Desde 1989 que "Os Simpsons", a série animada mais conhecida da televisão, dá que falar. Ora porque faz uso de um tipo de humor irreverente para a sátira ou crítica social, ou porque consegue prever acontecimentos que se vêm a concretizar anos depois. Foi assim com a eleição de Donald Trump em 2016, ou com a vitória dos EUA no curling, em fevereiro, nos Jogos Olímpicos de Inverno em Pyeongchang. Mas agora a série está novamente no centro da discussão online — e não é pelas melhores razões.
Tudo começou com o lançamento, em novembro de 2017, do documentário "The Problem With Apu" onde o comediante Hari Kondabolu propôs desconstruir Apu (Hank Azaria). A ideia passava por demonstrar como a personagem perpetuava estereótipos contra a população vinda do sul da Ásia.
"Não conseguia mais ignorar a voz ridícula e irrealista da personagem, as piadas que eram constantemente recicladas e que de engraçado nada tinham, ou todo o contexto em que Apu se inseria", revelou o comediante à revista "Esquire".
Durante as filmagens do documentário, Kondabolu tentou por diversas vezes contactar o ator que empresta a voz a Apu, embora sem sucesso. A reação oficial da equipa responsável pela série animada ao documentário demorou cinco meses a chegar, com a estreia a 8 de abril, do 15.º episódio —"No Good Read Goes Unpunished" — da nova temporada de "Os Simpsons".
Num dos momentos do episódio, Lisa (Yeardley Smith) e Marge (Julie Kavner) leem juntas um dos livros mais marcantes da adolescência de Marge. É durante a leitura que esta se apercebe que o livro é profundamente racista e procura reconciliar-se com a problemática de adorar uma obra literária que, à luz do contexto social atual, é considerada errada por transmitir ideias assentes no preconceito e na propagação do ódio.

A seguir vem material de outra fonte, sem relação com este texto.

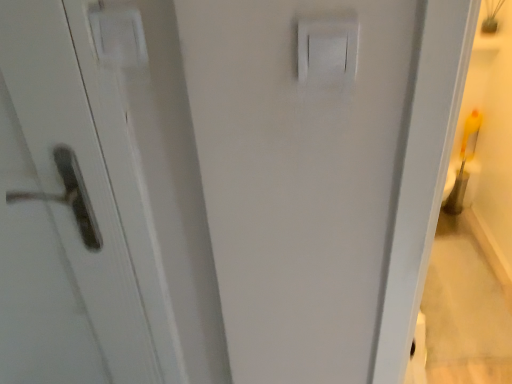
Question: In the image, is white plastic light switch at upper center positioned in front of or behind matte white handle at left?

Choices:
 (A) front
 (B) behind

Answer: (A)

Question: Considering the positions of point (310, 49) and point (23, 155), is point (310, 49) closer or farther from the camera than point (23, 155)?

Choices:
 (A) farther
 (B) closer

Answer: (B)

Question: Based on their sizes in the image, would you say white plastic light switch at upper center is bigger or smaller than matte white handle at left?

Choices:
 (A) big
 (B) small

Answer: (B)

Question: In the image, is matte white handle at left on the left side or the right side of white plastic light switch at upper center?

Choices:
 (A) left
 (B) right

Answer: (A)

Question: Considering the positions of point (0, 221) and point (330, 51), is point (0, 221) closer or farther from the camera than point (330, 51)?

Choices:
 (A) closer
 (B) farther

Answer: (B)

Question: Relative to white plastic light switch at upper center, is matte white handle at left in front or behind?

Choices:
 (A) front
 (B) behind

Answer: (B)

Question: In terms of width, does matte white handle at left look wider or thinner when compared to white plastic light switch at upper center?

Choices:
 (A) thin
 (B) wide

Answer: (B)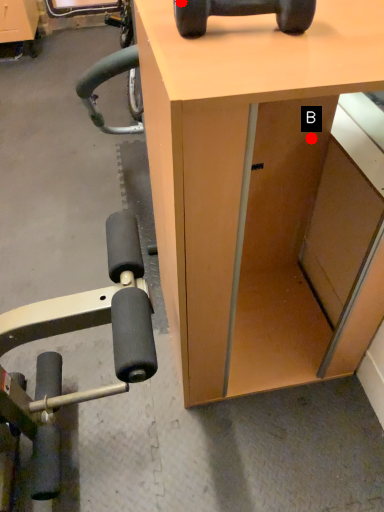
Question: Two points are circled on the image, labeled by A and B beside each circle. Which of the following is the closest to the observer?

Choices:
 (A) A is closer
 (B) B is closer

Answer: (A)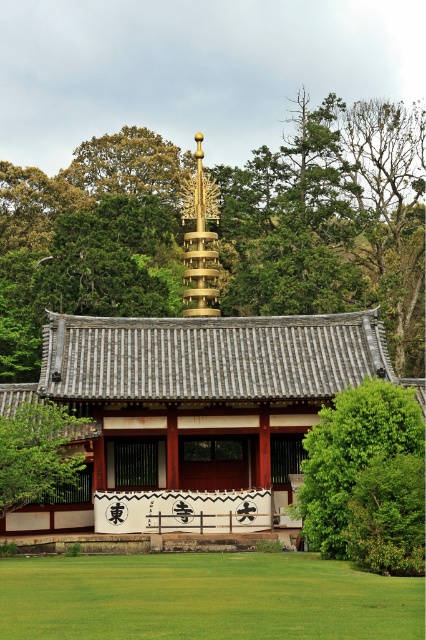
Question: Which point appears closest to the camera in this image?

Choices:
 (A) (319, 426)
 (B) (17, 442)
 (C) (270, 180)
 (D) (305, 611)

Answer: (D)

Question: Can you confirm if green leafy tree at center is positioned to the left of green leafy tree at right?

Choices:
 (A) yes
 (B) no

Answer: (A)

Question: Does green leafy tree at right appear under green leafy tree at lower left?

Choices:
 (A) no
 (B) yes

Answer: (B)

Question: Among these objects, which one is nearest to the camera?

Choices:
 (A) green leafy tree at lower left
 (B) green grass at lower center
 (C) green leafy tree at center

Answer: (B)

Question: Is green leafy tree at right bigger than green leafy tree at lower left?

Choices:
 (A) yes
 (B) no

Answer: (A)

Question: Estimate the real-world distances between objects in this image. Which object is closer to the green leafy tree at right?

Choices:
 (A) green grass at lower center
 (B) green leafy tree at lower left

Answer: (A)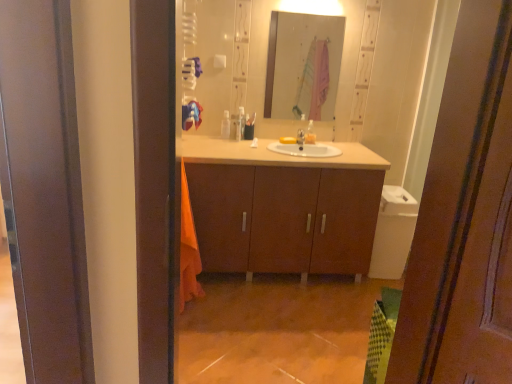
Question: Could you tell me if matte wood cabinet at center is facing clear glass mirror at upper center?

Choices:
 (A) no
 (B) yes

Answer: (A)

Question: Considering the relative sizes of matte wood cabinet at center and clear glass mirror at upper center in the image provided, is matte wood cabinet at center wider than clear glass mirror at upper center?

Choices:
 (A) yes
 (B) no

Answer: (A)

Question: Does matte wood cabinet at center have a larger size compared to clear glass mirror at upper center?

Choices:
 (A) no
 (B) yes

Answer: (B)

Question: From a real-world perspective, is matte wood cabinet at center located higher than clear glass mirror at upper center?

Choices:
 (A) no
 (B) yes

Answer: (A)

Question: Is matte wood cabinet at center not close to clear glass mirror at upper center?

Choices:
 (A) no
 (B) yes

Answer: (B)

Question: Considering the positions of point 185,228 and point 227,112, is point 185,228 closer or farther from the camera than point 227,112?

Choices:
 (A) closer
 (B) farther

Answer: (A)

Question: In terms of height, does orange cotton beach towel at left, acting as the second beach towel starting from the top, look taller or shorter compared to white plastic container at center, the 3th toiletry positioned from the right?

Choices:
 (A) tall
 (B) short

Answer: (A)

Question: Based on their sizes in the image, would you say orange cotton beach towel at left, acting as the 1th beach towel starting from the bottom, is bigger or smaller than white plastic container at center, which is counted as the 1th toiletry, starting from the left?

Choices:
 (A) small
 (B) big

Answer: (B)

Question: Which is correct: orange cotton beach towel at left, acting as the 1th beach towel starting from the bottom, is inside white plastic container at center, which is counted as the 1th toiletry, starting from the left, or outside of it?

Choices:
 (A) inside
 (B) outside

Answer: (B)

Question: From a real-world perspective, is translucent plastic bag at center, arranged as the 3th toiletry when viewed from the left, physically located above or below clear glass mirror at upper center?

Choices:
 (A) below
 (B) above

Answer: (A)

Question: From the image's perspective, is translucent plastic bag at center, the first toiletry from the right, located above or below clear glass mirror at upper center?

Choices:
 (A) above
 (B) below

Answer: (B)

Question: Which is correct: translucent plastic bag at center, arranged as the 3th toiletry when viewed from the left, is inside clear glass mirror at upper center, or outside of it?

Choices:
 (A) inside
 (B) outside

Answer: (B)

Question: Visually, is translucent plastic bag at center, arranged as the 3th toiletry when viewed from the left, positioned to the left or to the right of clear glass mirror at upper center?

Choices:
 (A) right
 (B) left

Answer: (A)

Question: Considering the positions of matte wood cabinet at center and silver metallic tap at center in the image, is matte wood cabinet at center bigger or smaller than silver metallic tap at center?

Choices:
 (A) big
 (B) small

Answer: (A)

Question: Is point (306, 162) closer or farther from the camera than point (296, 139)?

Choices:
 (A) closer
 (B) farther

Answer: (A)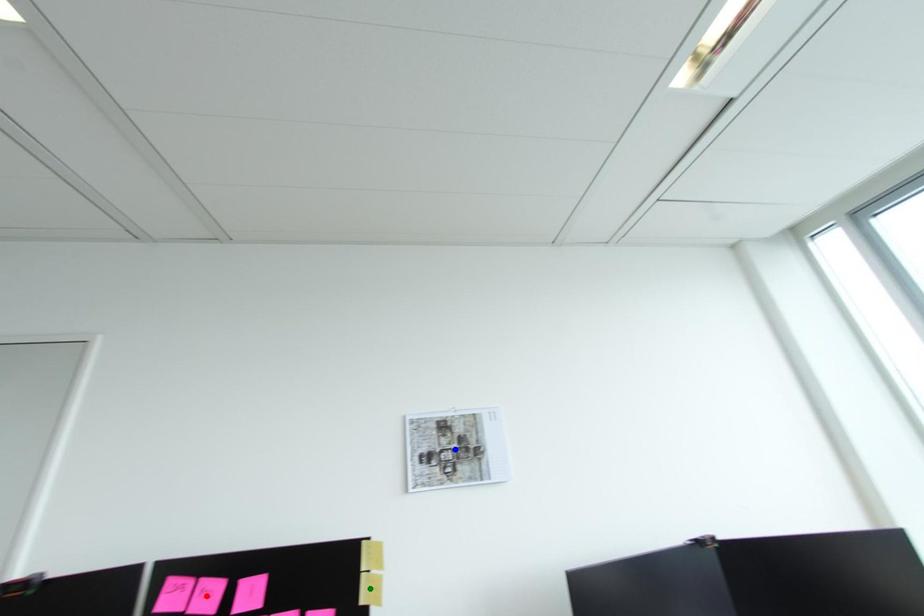
Order these from nearest to farthest:
blue point | green point | red point

1. red point
2. green point
3. blue point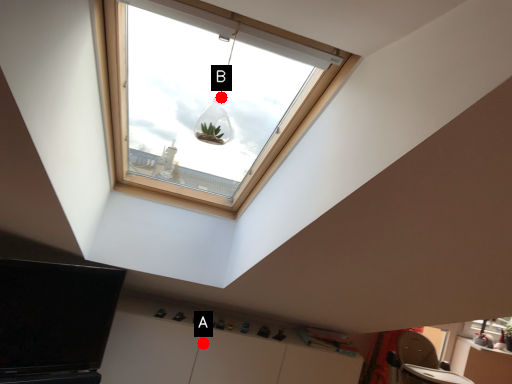
Question: Two points are circled on the image, labeled by A and B beside each circle. Which point is further to the camera?

Choices:
 (A) A is further
 (B) B is further

Answer: (A)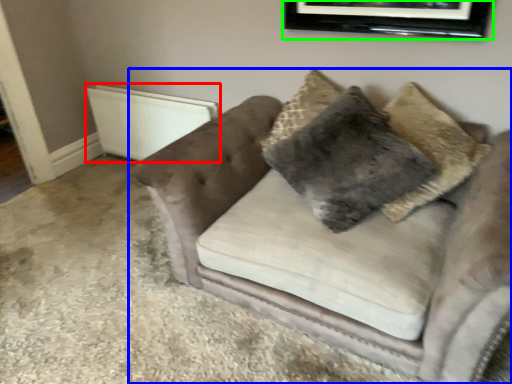
Question: Which object is the closest to the radiator (highlighted by a red box)? Choose among these: studio couch (highlighted by a blue box) or picture frame (highlighted by a green box).

Choices:
 (A) studio couch
 (B) picture frame

Answer: (A)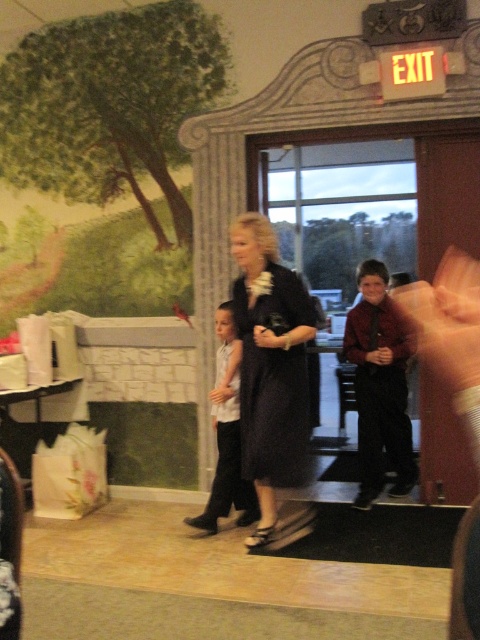
Who is taller, dark blue dress at center or white matte shirt at center?

Standing taller between the two is dark blue dress at center.

Does dark blue dress at center have a lesser height compared to white matte shirt at center?

No.

Who is more forward, (285, 310) or (228, 304)?

Point (285, 310)

The image size is (480, 640). I want to click on dark blue dress at center, so point(268,365).

Who is more distant from viewer, [358,380] or [229,349]?

The point [358,380] is behind.

Based on the photo, who is more forward, [379,360] or [228,499]?

Point [228,499]

The width and height of the screenshot is (480, 640). Describe the element at coordinates (380, 385) in the screenshot. I see `dark red shirt at right` at that location.

You are a GUI agent. You are given a task and a screenshot of the screen. Output one action in this format:
    pyautogui.click(x=<x>, y=<y>)
    Task: Click on the dark red shirt at right
    Image resolution: width=480 pixels, height=640 pixels.
    Given the screenshot: What is the action you would take?
    pyautogui.click(x=380, y=385)

What do you see at coordinates (268, 365) in the screenshot? I see `dark blue dress at center` at bounding box center [268, 365].

Is dark blue dress at center to the left of dark red shirt at right from the viewer's perspective?

Correct, you'll find dark blue dress at center to the left of dark red shirt at right.

What do you see at coordinates (268, 365) in the screenshot? This screenshot has height=640, width=480. I see `dark blue dress at center` at bounding box center [268, 365].

Find the location of a particular element. The image size is (480, 640). dark blue dress at center is located at coordinates (268, 365).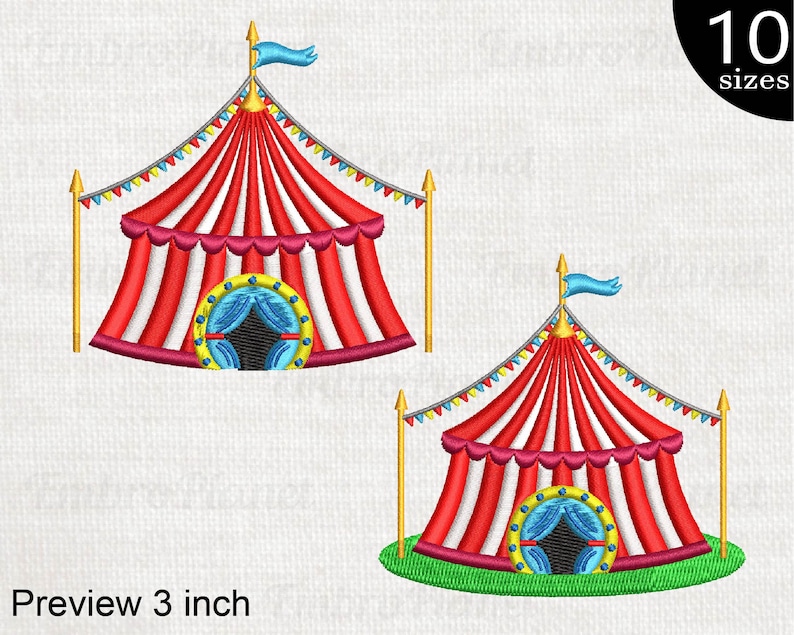
Where is `pennant banner with red, blue, yellow pennants`? pennant banner with red, blue, yellow pennants is located at coordinates (156, 161), (326, 148), (479, 378), (637, 378).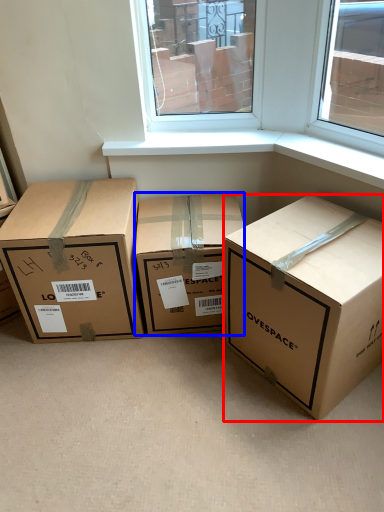
Question: Which point is further to the camera, box (highlighted by a red box) or box (highlighted by a blue box)?

Choices:
 (A) box
 (B) box

Answer: (B)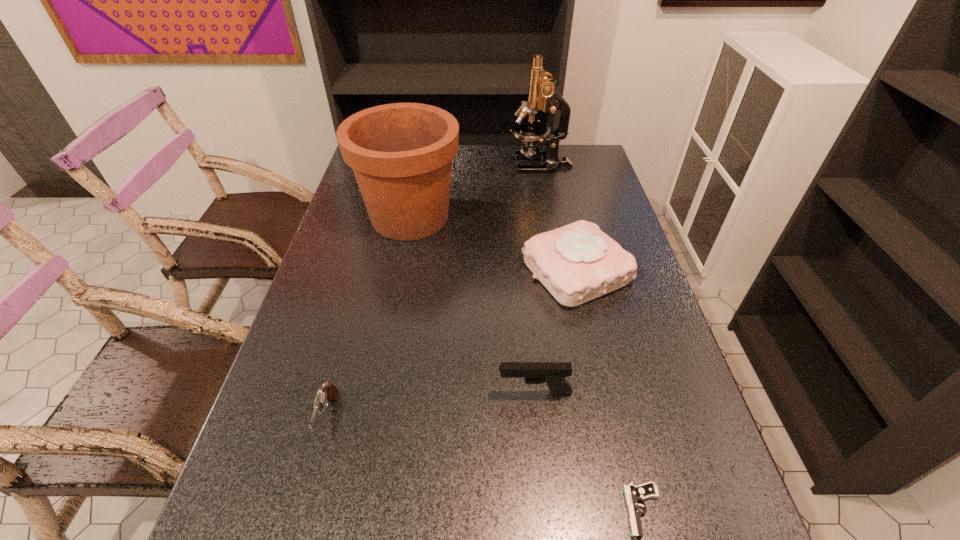
In order to click on the tallest object in this screenshot , I will do `click(542, 94)`.

Where is `microscope`? The height and width of the screenshot is (540, 960). microscope is located at coordinates (542, 94).

Find the location of a particular element. The width and height of the screenshot is (960, 540). the fifth shortest object is located at coordinates (401, 154).

The width and height of the screenshot is (960, 540). I want to click on cake, so point(577,263).

At what (x,y) coordinates should I click in order to perform the action: click on the second pistol from left to right. Please return your answer as a coordinate pair (x, y). Looking at the image, I should click on (553, 373).

You are a GUI agent. You are given a task and a screenshot of the screen. Output one action in this format:
    pyautogui.click(x=<x>, y=<y>)
    Task: Click on the second shortest pistol
    The height and width of the screenshot is (540, 960).
    Given the screenshot: What is the action you would take?
    pyautogui.click(x=328, y=392)

The height and width of the screenshot is (540, 960). What are the coordinates of `the leftmost pistol` in the screenshot? It's located at (x=328, y=392).

Where is `vacant region located 0.350m at the eyepiece of the tallest object`? vacant region located 0.350m at the eyepiece of the tallest object is located at coordinates (415, 165).

Where is `vacant space positioned 0.310m at the eyepiece of the tallest object`? vacant space positioned 0.310m at the eyepiece of the tallest object is located at coordinates (425, 165).

At what (x,y) coordinates should I click in order to perform the action: click on vacant space located 0.180m at the eyepiece of the tallest object. Please return your answer as a coordinate pair (x, y). This screenshot has height=540, width=960. Looking at the image, I should click on (461, 165).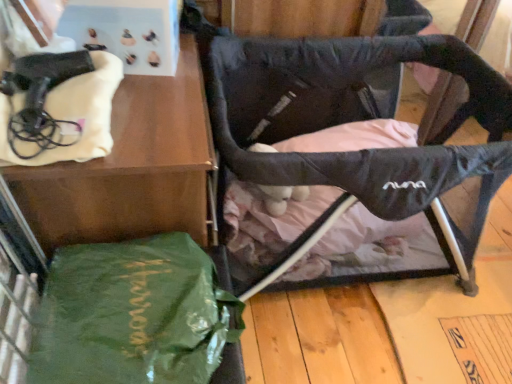
Question: In the image, is green fabric bag at lower left on the left side or the right side of green shiny tote bag at lower left?

Choices:
 (A) left
 (B) right

Answer: (A)

Question: In terms of height, does green fabric bag at lower left look taller or shorter compared to green shiny tote bag at lower left?

Choices:
 (A) short
 (B) tall

Answer: (B)

Question: Which is nearer to the black fabric swivel chair at center?

Choices:
 (A) green fabric bag at lower left
 (B) green shiny tote bag at lower left

Answer: (A)

Question: Which is farther from the black fabric swivel chair at center?

Choices:
 (A) green fabric bag at lower left
 (B) green shiny tote bag at lower left

Answer: (B)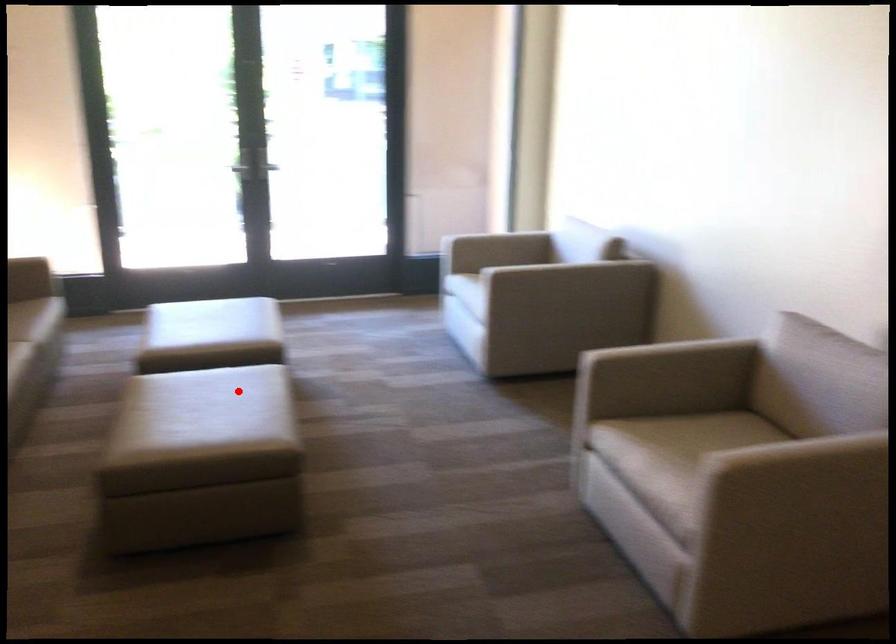
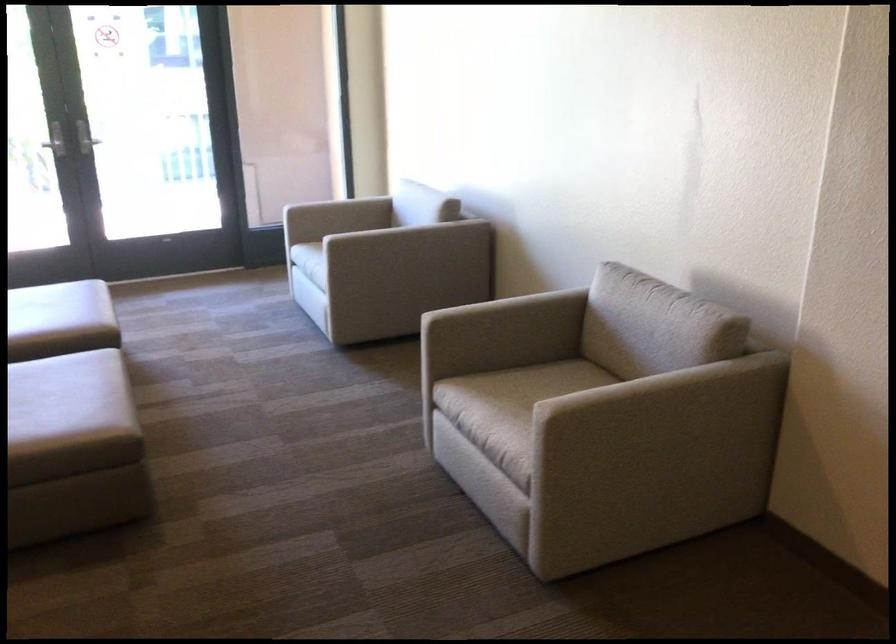
Locate, in the second image, the point that corresponds to the highlighted location in the first image.

(65, 384)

"Uma coisa que foi escrita há décadas e que antes era aplaudida e vista como inofensiva, hoje já é considerada politicamente incorreta. Que podemos fazer?", pergunta Lisa à mãe. Marge responde que certos assuntos só chegam a ser abordados muitos anos depois. "Se é que alguma vez o são", remata Lisa.
Durante o diálogo, a câmara trata de focar a fotografia de Apu colocada ao lado da cama de Lisa e que na descrição conta com uma simples frase: "Não tenham uma vaca. Apu."
Nas redes sociais foram muitos os fãs que demonstraram o seu desagrado pela forma como a série decidiu reagir ao documentário do comediante. Uns garantem que os responsáveis por uma das séries mais influentes de sempre deveriam assumir outro tipo de atitude que fosse ao encontro dos temas que procuram satirizar nos seus episódios. Outros, porém, acreditam que todas as personagens foram construídas com base em estereótipos — e que é isso que lhes dá graça.
Hari Kondabolu já reagiu na sua conta oficial do Twitter, e critica os produtores da série não só por fugirem de um debate importante, mas também por não darem a devida importância ao seu documentário e à temática que procurou levantar.
"No meu documentário, usei a personagem Apu de 'Os Simpsons' como ponto de partida para um diálogo importante sobre a representação de grupos marginalizados nos media. A resposta da série não é um ataque ao que realizei, mas sim ao que muitos de nós entendemos como progresso."
Hank Aziria, o ator que dá voz a Apu, defende que nos 30 anos de emissão de "Os Simpsons" a série usou o humor para satirizar todas as pessoas das mais variadas classes. "Desde republicanos, cidadãos brasileiros, presidentes e diretores de escolas secundárias — brincámos com tudo", e diz que já faz parte do ADN da série e que nunca sentiram necessidade de "pedir desculpa por isso."